Top of Text for analysis

Periodontitis, also known as periodontal disease, is among the most common health problems in veterinary practice. Indeed, over 80% of dogs older than three suffer from active dental diseases.
The problem is that only a few canines show visible signs of periodontitis, which is often painful for dogs, devastating their mouths and eroding gums. It leads to gum infections, missing teeth, bone loss, and other severe health problems.
That is why regular vet visits are critical so you can uncover, treat, or even prevent the problem.
What is periodontitis?
Periodontitis is a term describing the infection in a dog’s mouth, affecting its gums, teeth, and surrounding structures. It’s about the inflammation of the periodontium, i.e., the four tissues – gingiva, cementum, periodontal ligament, and alveolar bone – surrounding a tooth).
The disease begins with gingivitis (gum inflammation) and, if left untreated, spreads into teeth, destroying bones. As a result, a dog loses teeth and gets other organs (kidneys, heart, liver, and pancreas) affected.
Periodontitis has four stages:
- Gingivitis: gums are red, bad breath from the mouth
- Early periodontitis: up to 25% tooth support loss
- Established periodontitis: 25-50% support loss
- Advanced periodontitis: more than 50% tooth support loss
Along with the above-described health problems, the immune system of a dog suffers too: “Busy” with preventing oral bacteria from entering, it becomes less able to deal with its other day-to-day functions.
Reasons for periodontitis in dogs
What’s to blame for periodontitis in dogs? It’s the bacteria in a dog’s mouth, forming plaque on the teeth. With the minerals from saliva, this plaque hardens into tartar (dental calculus), firmly attached to the teeth, and starts to destroy gums and the periodontium.

Bottom of Text for analysis
Top of Available data

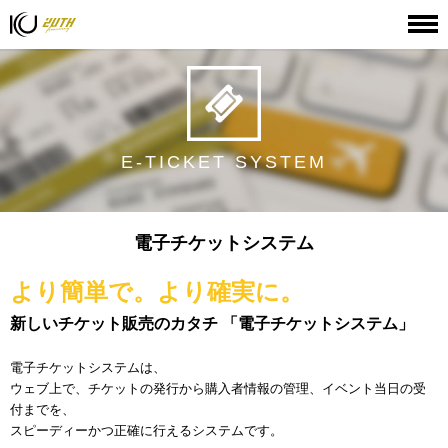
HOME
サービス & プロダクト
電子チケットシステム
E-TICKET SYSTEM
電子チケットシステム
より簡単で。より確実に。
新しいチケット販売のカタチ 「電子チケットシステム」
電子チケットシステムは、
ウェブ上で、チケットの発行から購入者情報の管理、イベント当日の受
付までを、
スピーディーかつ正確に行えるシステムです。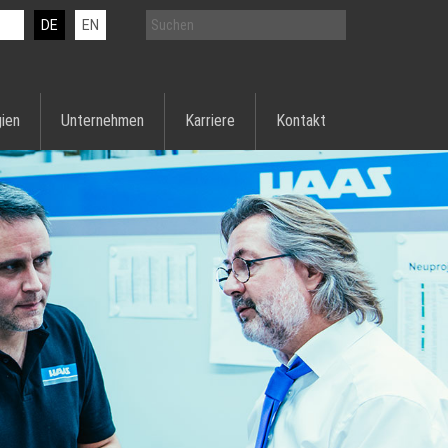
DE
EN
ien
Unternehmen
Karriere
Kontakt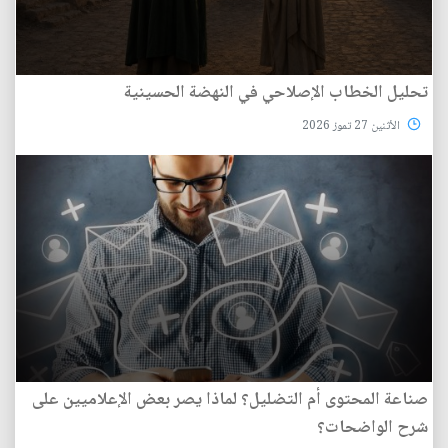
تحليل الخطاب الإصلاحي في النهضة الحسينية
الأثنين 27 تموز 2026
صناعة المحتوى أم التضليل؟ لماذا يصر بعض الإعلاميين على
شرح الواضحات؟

Bottom of Available data

Tasks and exercises
a) Answer these from the text on periodontitis in dogs:
(i) What share of dogs older than three suffer from active dental diseases?
(ii) How much tooth support loss marks established periodontitis?
(iii) What does plaque harden into with the minerals from saliva?
b) Set down the passage of the text on periodontitis in dogs from "That is why" to "surrounding a tooth).", word for word.
The items come from a source separate from the text.

Set of answers
a)
(i) Over 80%
(ii) 25-50%
(iii) Tartar (dental calculus)

b)
That is why regular vet visits are critical so you can uncover, treat, or even prevent the problem.
What is periodontitis?
Periodontitis is a term describing the infection in a dog’s mouth, affecting its gums, teeth, and surrounding structures. It’s about the inflammation of the periodontium, i.e., the four tissues – gingiva, cementum, periodontal ligament, and alveolar bone – surrounding a tooth).